Consolidation was defined as air-space opacification with obscuration of the underlying vasculature. Ground-glass attenuation was defined as mildly increased attenuation without obscuration of the underlying vasculature. A centrilobular nodule was defined as a nodule identified around the peripheral pulmonary arterial branches or 3 to 5 mm away from the pleura, interlobular septa, or pulmonary veins. Bronchial wall thickening was defined as the thickening identified widespread areas not close to areas of ground-glass attenuation and/or consolidation. Interlobular septa thickening, intralobular interstitial thickening, and areas of irregular linear opacity were all classified as reticular or linear opacity. The reticular framework in ground-glass attenuation that is described as crazy-paving appearance was not classified as an area of reticular or linear opacity. Mediastinal lymphadenopathy was judged to be present when the minimal diameter of a lymph node was larger than 10 mm.

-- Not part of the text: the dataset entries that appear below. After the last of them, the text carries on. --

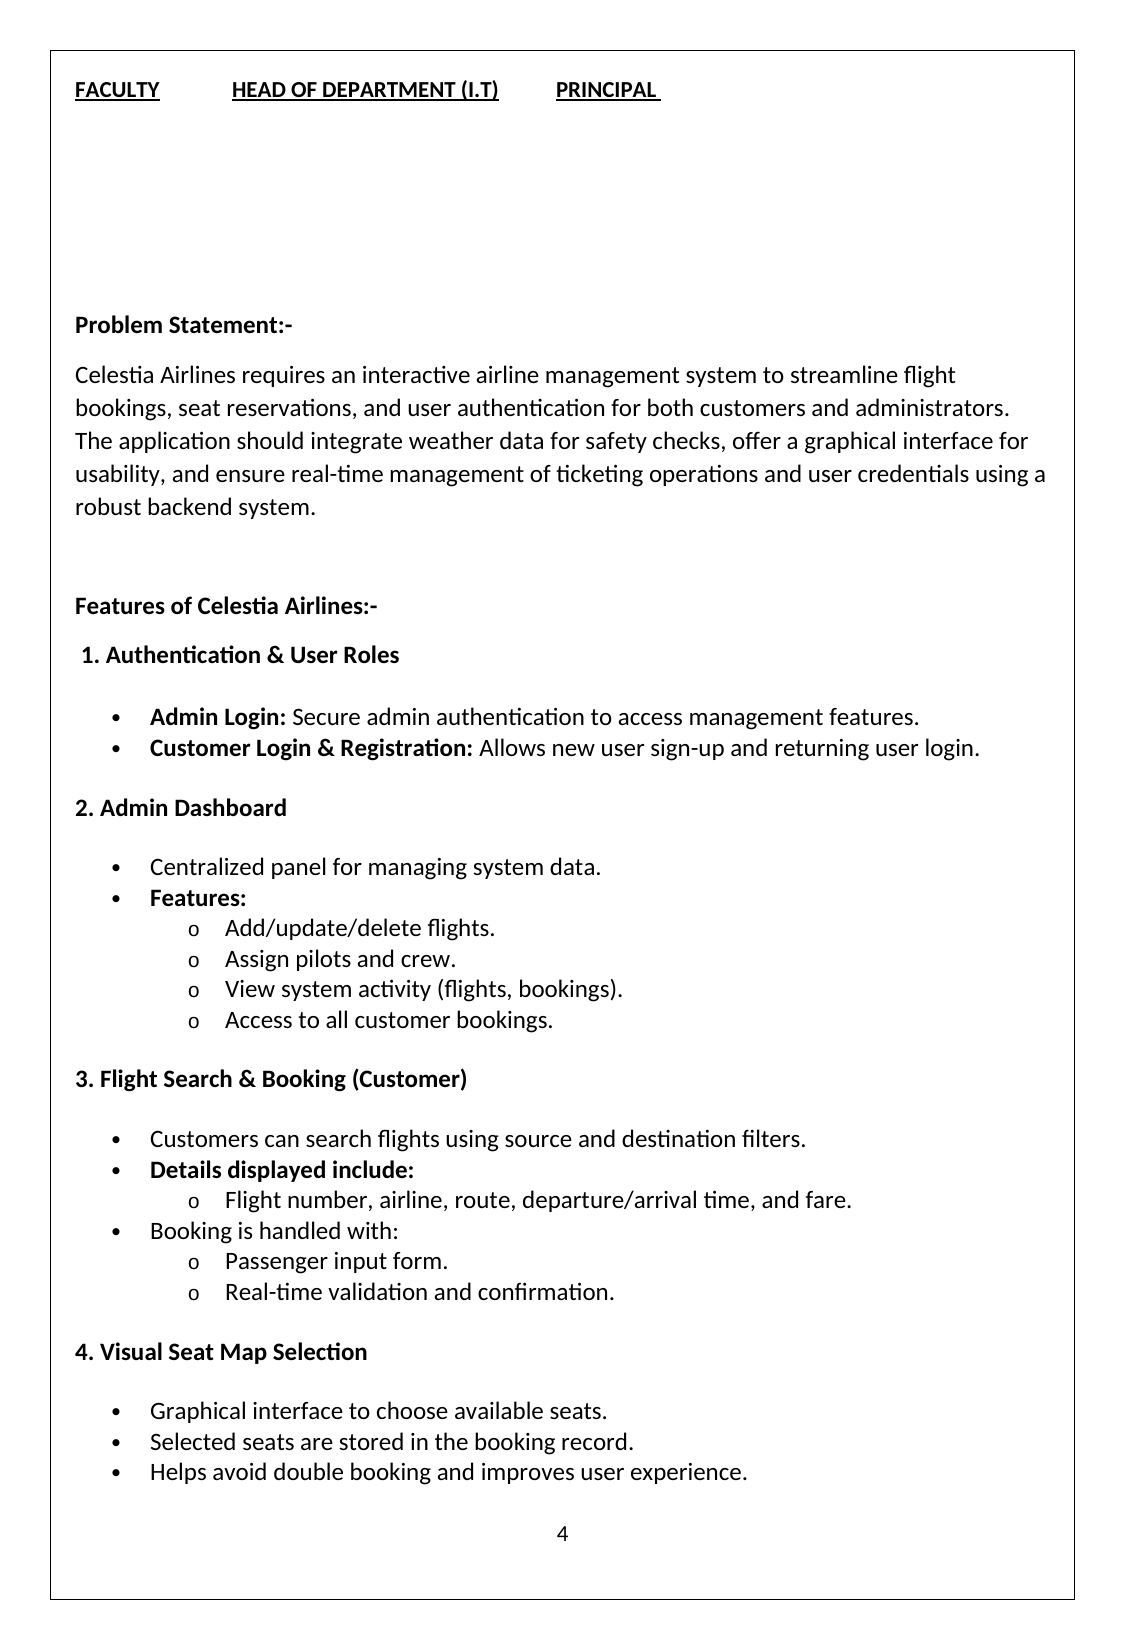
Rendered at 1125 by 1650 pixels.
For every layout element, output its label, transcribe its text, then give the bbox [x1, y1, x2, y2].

list Admin Login: Secure admin authentication to access management features. [112, 701, 1050, 732]
list Selected seats are stored in the booking record. [112, 1426, 1050, 1456]
list Details displayed include: [112, 1154, 1050, 1184]
list Real-time validation and confirmation. [187, 1276, 1050, 1306]
list Assign pilots and crew. [187, 943, 1050, 973]
list Booking is handled with: [112, 1215, 1050, 1245]
list Helps avoid double booking and improves user experience. [112, 1456, 1050, 1487]
text 4. Visual Seat Map Selection [75, 1336, 1050, 1366]
list Add/update/delete flights. [187, 912, 1050, 943]
subtitle 1. Authentication & User Roles [75, 639, 1050, 670]
text Features of Celestia Airlines:- [75, 590, 1050, 620]
list Access to all customer bookings. [187, 1004, 1050, 1034]
list Passenger input form. [187, 1245, 1050, 1276]
list Graphical interface to choose available seats. [112, 1395, 1050, 1426]
text FACULTY HEAD OF DEPARTMENT (I.T) PRINCIPAL [75, 75, 1050, 103]
list Centralized panel for managing system data. [112, 851, 1050, 882]
list Customers can search flights using source and destination filters. [112, 1123, 1050, 1154]
list Flight number, airline, route, departure/arrival time, and fare. [187, 1184, 1050, 1215]
text 2. Admin Dashboard [75, 792, 1050, 822]
list View system activity (flights, bookings). [187, 973, 1050, 1004]
list Features: [112, 882, 1050, 912]
text 3. Flight Search & Booking (Customer) [75, 1064, 1050, 1094]
list Customer Login & Registration: Allows new user sign-up and returning user login. [112, 732, 1050, 762]
text Celestia Airlines requires an interactive airline management system to streamline flight bookings, seat reservations, and user authentication for both customers and administrators. The application should integrate weather data for safety checks, offer a graphical interface for usability, and ensure real-time management of ticketing operations and user credentials using a robust backend system. [75, 359, 1050, 521]
text Problem Statement:- [75, 309, 1050, 340]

Hilar lymphadenopathy was judged to be present only if the maximum diameter of the ipsilateral hilum exceeded that of the contralateral hilum by 1.5-fold or more. The final decisions for the presence of each finding and the opacity pattern for each case were reached by the consensus of the three radiologists.

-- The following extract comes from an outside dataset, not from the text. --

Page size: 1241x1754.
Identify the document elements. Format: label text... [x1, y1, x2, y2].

Differential diagnosis in JRS guidelines
The JRS guidelines include six parameters and criteria based on underlying conditions, clinical symptoms, and laboratory findings by multiple regression analysis [10]. These parameters are; 1) under 60 years of age, 2) no or minor co-morbid illness, 3) the patient has stubborn cough, 4) the patient has poor chest auscultatory findings, 5) no sputum or identified etiological agent by rapid diagnostic tests, and 6) a peripheral white blood cell (WBC) count below 10,000/mm3. When there is a correlation of more than four parameters out of six, then the guidelines recommend the use of macrolides or tetracyclines for suspected M. pneumoniae pneumonia [4]. If these criteria are not met, the guidelines recommend the use of β-lactams for suspected S. pneumoniae pneumonia [4].
Statistical analysis
Statistical analysis was performed using Stat View version 5.0. (SAS Institute Inc, Cary, NC, USA). The incidence of underlying conditions, clinical findings, and radiographic findings were analyzed using Fisher's Exact test. Mean age of patients and laboratory data were compared using Student's t test. For each radiological finding, kappa values were calculated between the readers.